RECORDED INFORMATION START

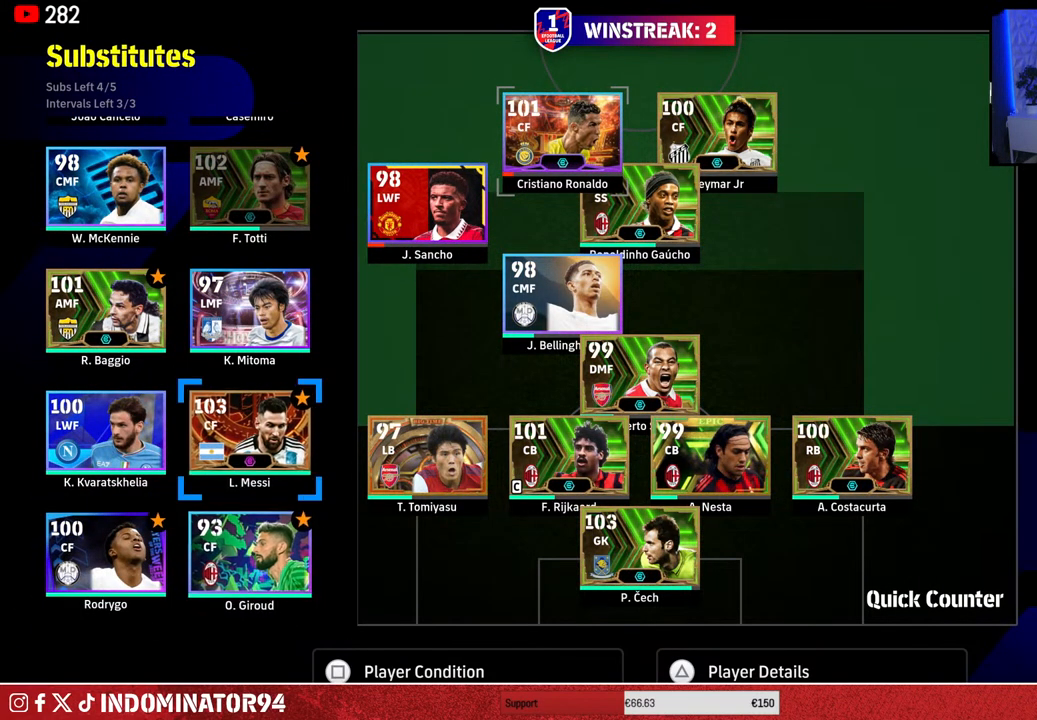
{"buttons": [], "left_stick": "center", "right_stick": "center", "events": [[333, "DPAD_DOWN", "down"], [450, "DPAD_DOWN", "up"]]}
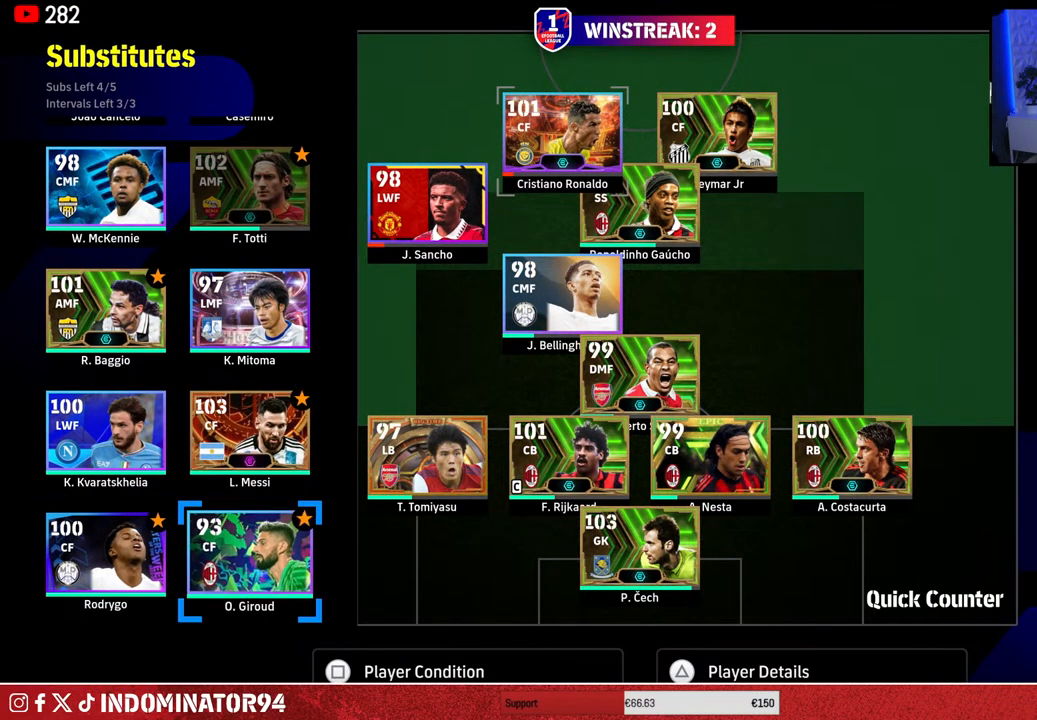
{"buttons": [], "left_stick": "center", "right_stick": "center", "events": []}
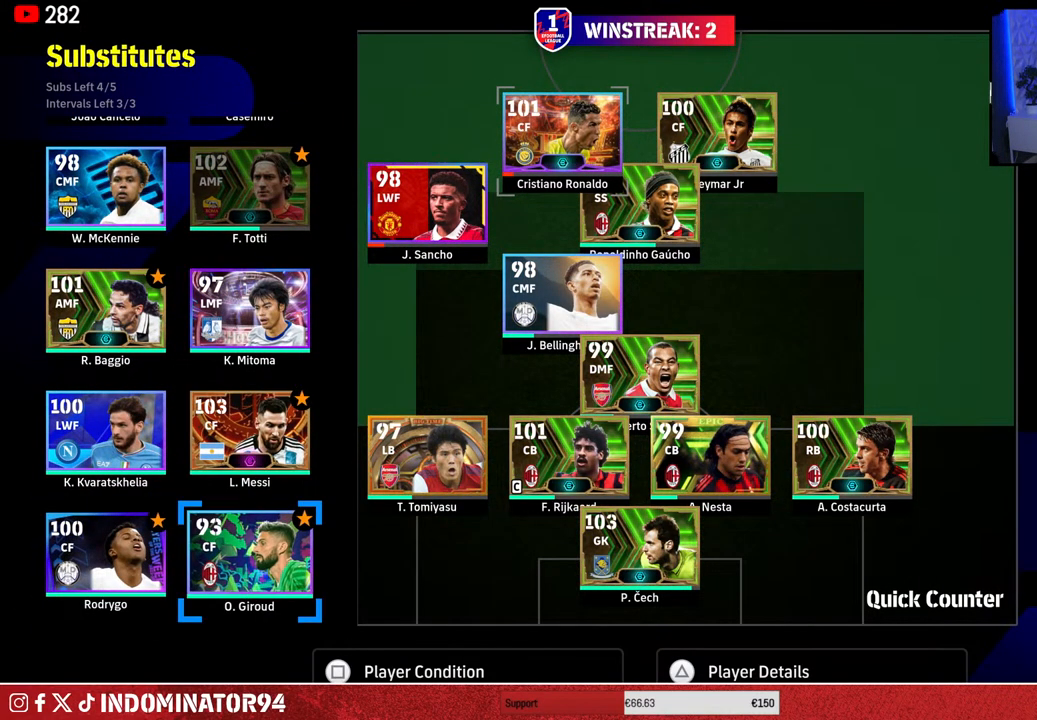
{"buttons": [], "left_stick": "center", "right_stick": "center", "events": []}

RECORDED INFORMATION END

* [EXERCISE DIRECTIONS]: When you retype the data above, match every line exactly and leave the pictures behind.

* [YOUR RESPONSE]:
{"buttons": [], "left_stick": "center", "right_stick": "center", "events": [[333, "DPAD_DOWN", "down"], [450, "DPAD_DOWN", "up"]]}
{"buttons": [], "left_stick": "center", "right_stick": "center", "events": []}
{"buttons": [], "left_stick": "center", "right_stick": "center", "events": []}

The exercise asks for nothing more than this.